» INFORMATION SUPPLIED
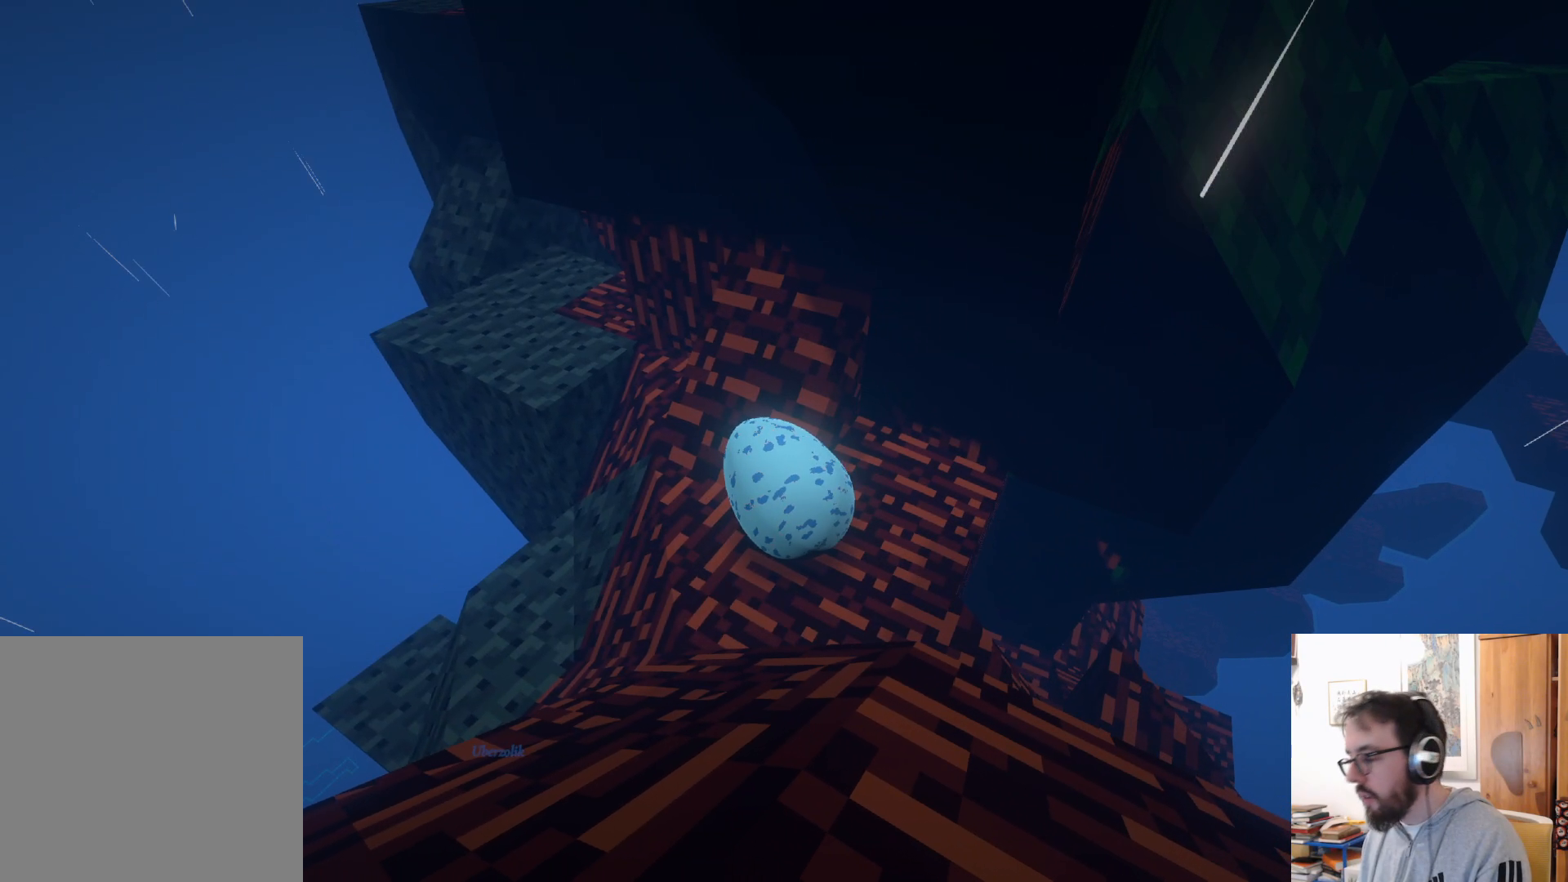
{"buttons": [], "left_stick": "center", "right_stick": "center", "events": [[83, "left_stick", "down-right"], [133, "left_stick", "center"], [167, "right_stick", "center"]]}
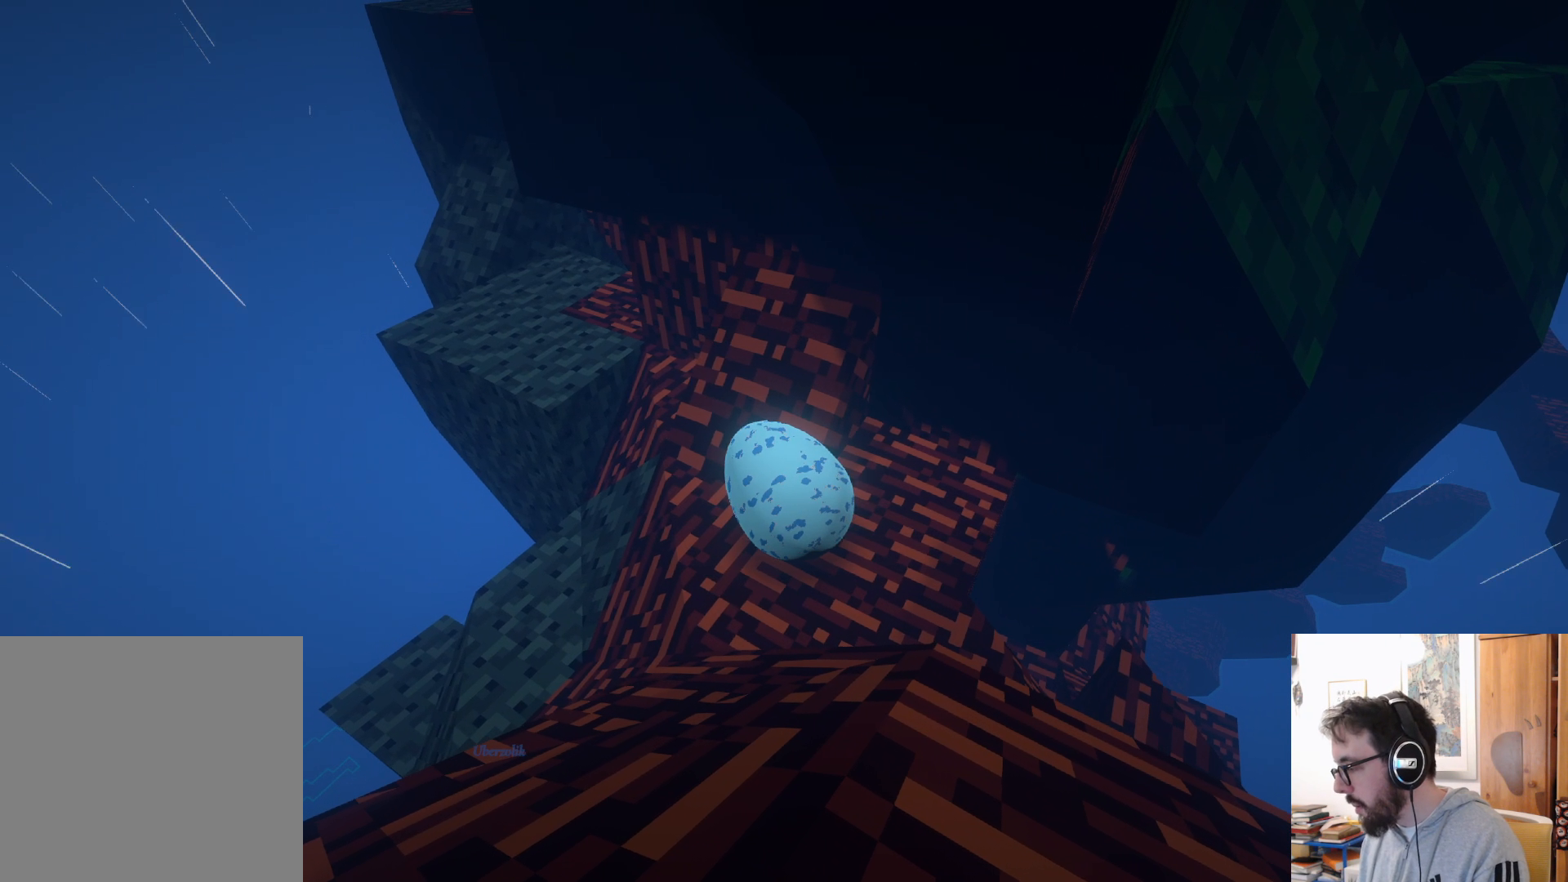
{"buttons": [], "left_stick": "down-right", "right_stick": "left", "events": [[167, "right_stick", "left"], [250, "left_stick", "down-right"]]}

---

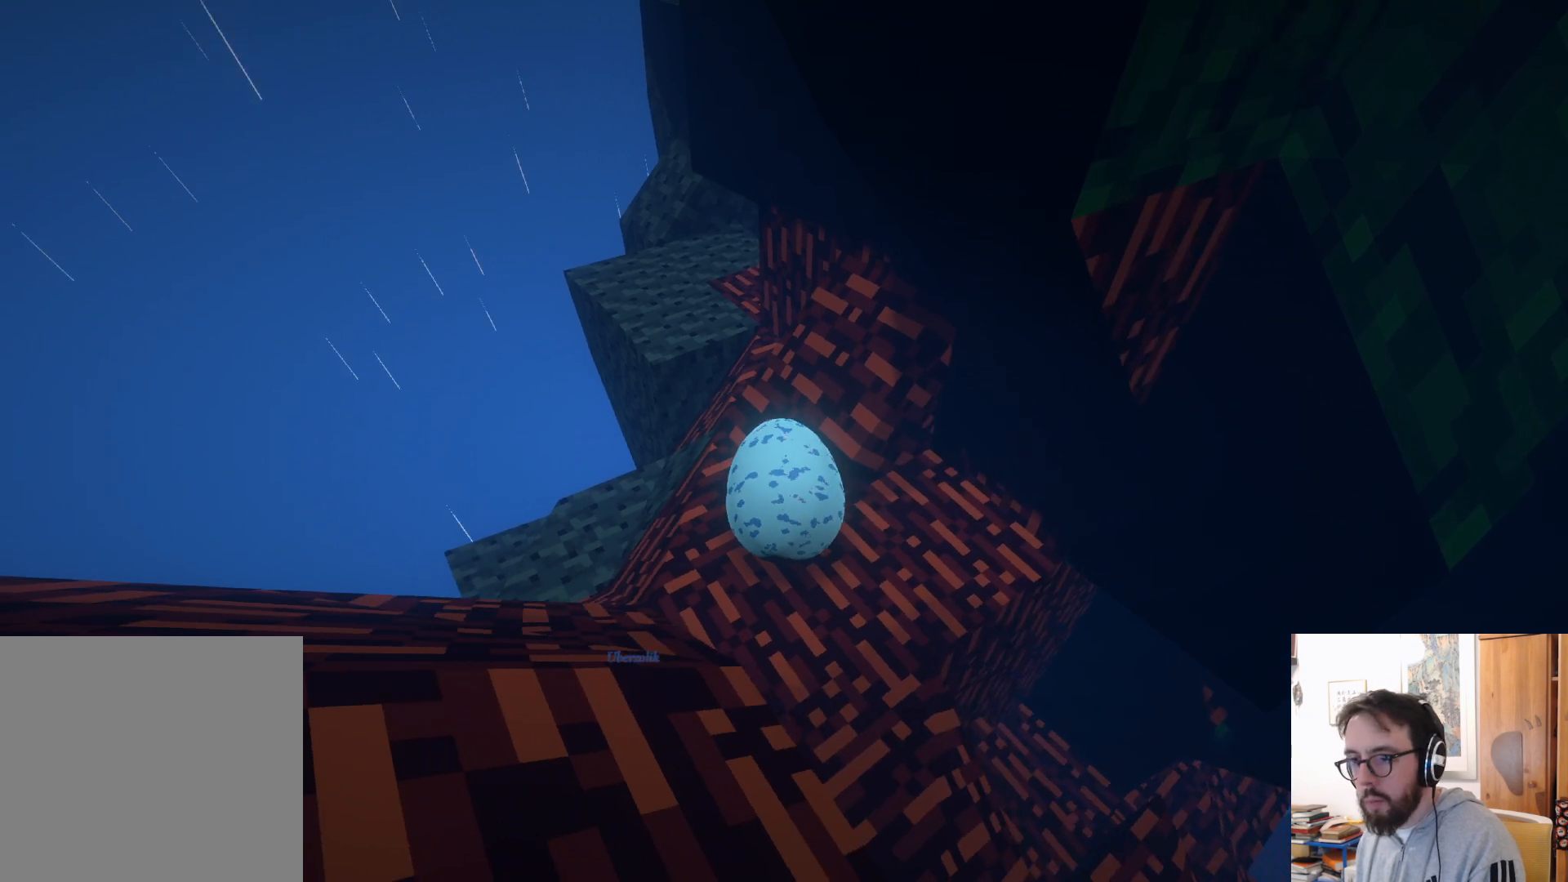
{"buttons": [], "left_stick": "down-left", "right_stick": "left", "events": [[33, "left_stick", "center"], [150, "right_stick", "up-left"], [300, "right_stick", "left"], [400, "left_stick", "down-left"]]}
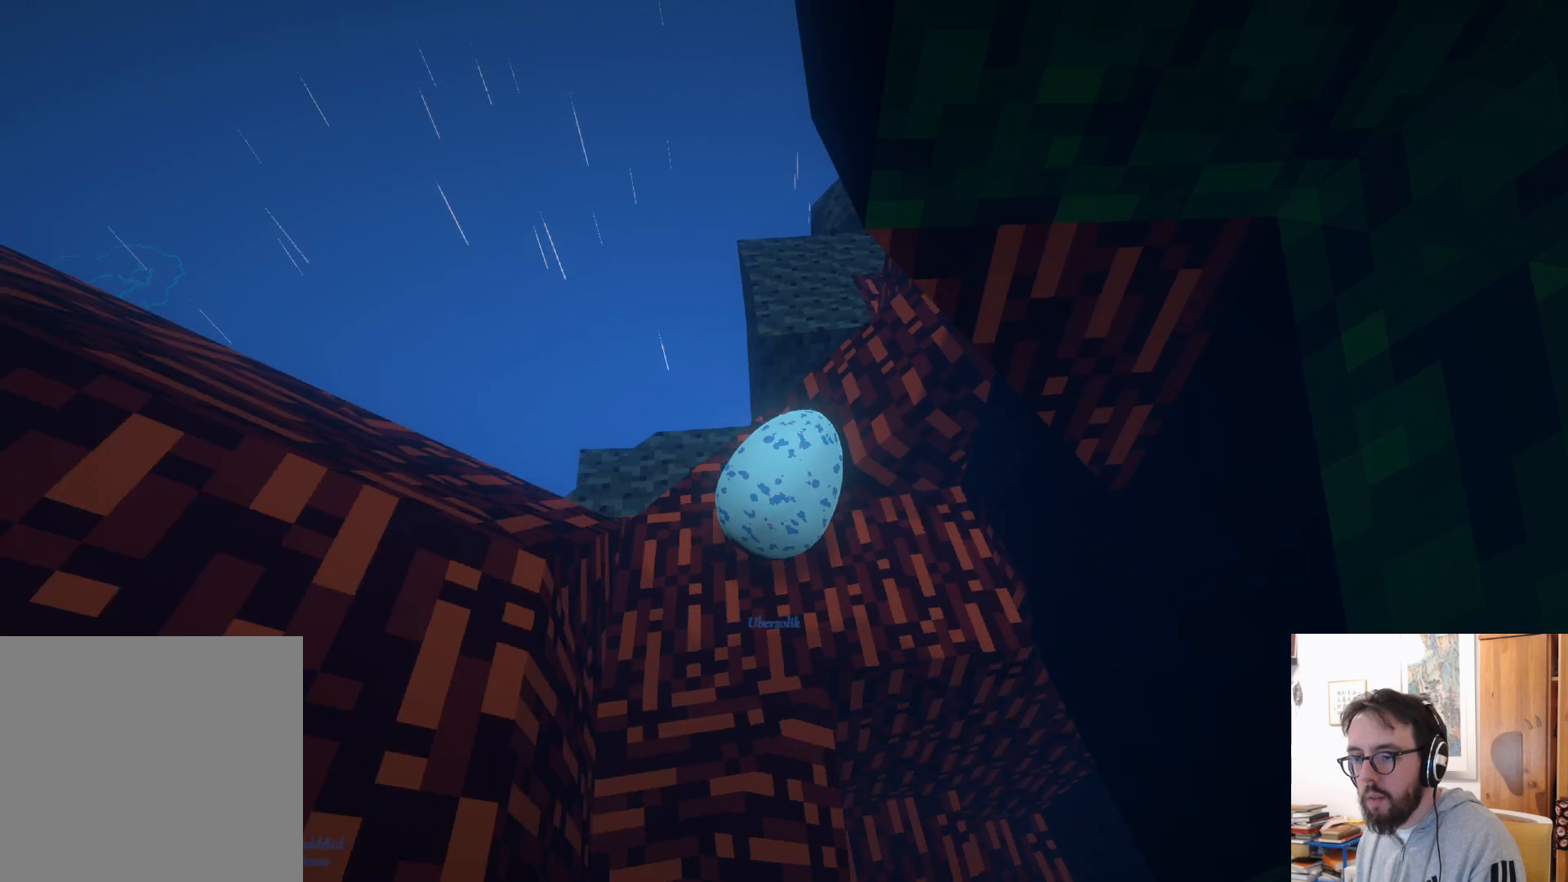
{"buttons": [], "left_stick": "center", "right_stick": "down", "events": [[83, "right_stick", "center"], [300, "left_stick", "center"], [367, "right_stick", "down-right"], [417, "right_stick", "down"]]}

» WHAT YOU NEED TO DO
What are the lines above that hold the string "center"? Copy them.

» ANSWER SPACE
{"buttons": [], "left_stick": "center", "right_stick": "center", "events": [[83, "left_stick", "down-right"], [133, "left_stick", "center"], [167, "right_stick", "center"]]}
{"buttons": [], "left_stick": "down-left", "right_stick": "left", "events": [[33, "left_stick", "center"], [150, "right_stick", "up-left"], [300, "right_stick", "left"], [400, "left_stick", "down-left"]]}
{"buttons": [], "left_stick": "center", "right_stick": "down", "events": [[83, "right_stick", "center"], [300, "left_stick", "center"], [367, "right_stick", "down-right"], [417, "right_stick", "down"]]}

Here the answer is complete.